- **EXCERPT**:
↓↓↓
National Semiconductor: The COP before the COPS

National Semiconductor MM5782N - 400KHz 1976

National Semiconductor MM5782N – 400KHz 1976

In August we detailed the COP2404 and the COP400 line of 4-bit microcomputers by National Semiconductor.  This NMOS design originated in 1977 and was made for over 30 years.  It, however, was not the the first COP line of National Semiconductor.  In fact the COP400 family was referred to as the COPS II for a brief period in the 1970’s.  If the COP400 was the second in line then what was the ORIGINAL COP microcomputer?

That would be the COPS I of course, better known as the MM5781/2 and its derivatives, the MM5799, MM57140 and MM57152.  These microcomputers were released in 1976 and were made on a volume PMOS process.  They were designed to be inexpensive and simple to use.  The design of the 5781/2 actually started with the MM5734 which was a single chip accumulating calculator chip.  The differences are not as big as one may think.  A multi-function calculator with memory needs an ALU, registers, ann accumulator and instruction decoding, as well as very limited memory and fairly extensive I/O (to run the display and read inputs from the keyboard).  National saw this as an opportunity to capture a bit of the low-end market.  They already had the IMP-16 for their high end, the SC/MP for the mid range, as well as second sourced Intel MCS-4 and MCS-80.  What they lacked was something to compete with the likes of the WD1872 and the TI TMS1000 series as well as the rise of the Japanese 4-bit solutions from NEC, Toshiba and Sanyo.
↑↑↑
- **INFORMATION SHOWN**:
↓↓↓
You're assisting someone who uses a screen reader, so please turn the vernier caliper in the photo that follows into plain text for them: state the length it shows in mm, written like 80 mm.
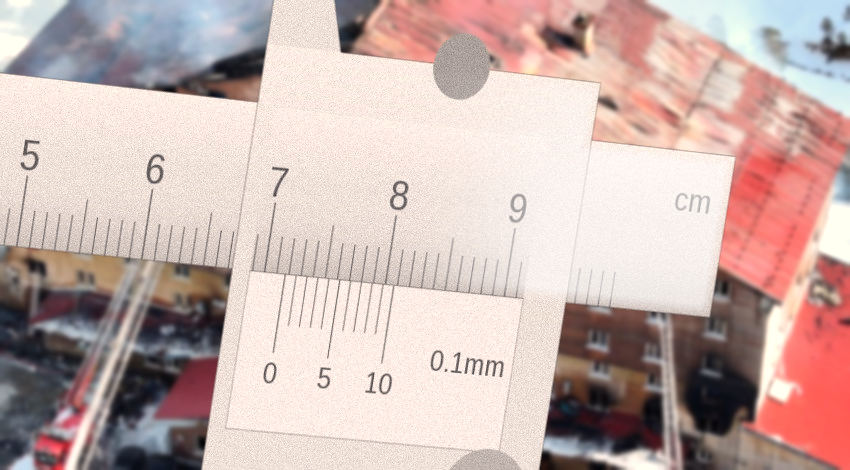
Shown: 71.7 mm
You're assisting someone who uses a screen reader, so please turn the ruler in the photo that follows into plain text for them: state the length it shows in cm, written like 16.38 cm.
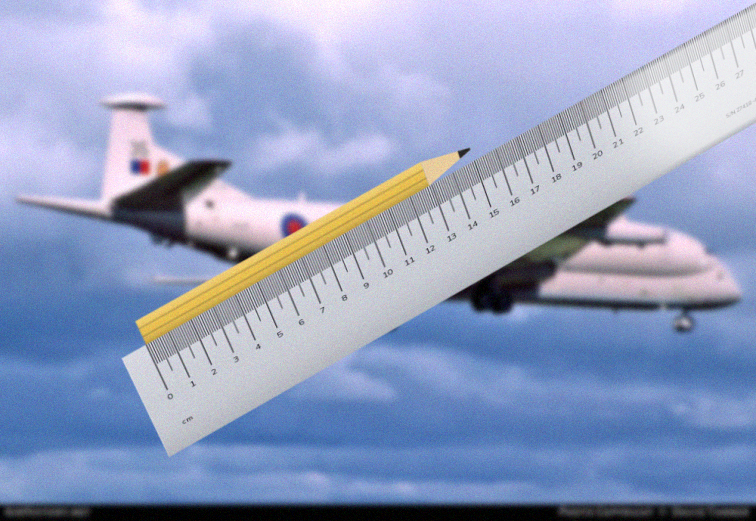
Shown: 15 cm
↑↑↑
- **TASK OBJECTIVE**: Reproduce word for word the passage of the National Semiconductor COPS text that begins with the words containing "National Semiconductor MM5782N –" and ends with "ORIGINAL COP microcomputer?".

- **RESPONSE TO THIS EXERCISE**:
National Semiconductor MM5782N – 400KHz 1976

In August we detailed the COP2404 and the COP400 line of 4-bit microcomputers by National Semiconductor.  This NMOS design originated in 1977 and was made for over 30 years.  It, however, was not the the first COP line of National Semiconductor.  In fact the COP400 family was referred to as the COPS II for a brief period in the 1970’s.  If the COP400 was the second in line then what was the ORIGINAL COP microcomputer?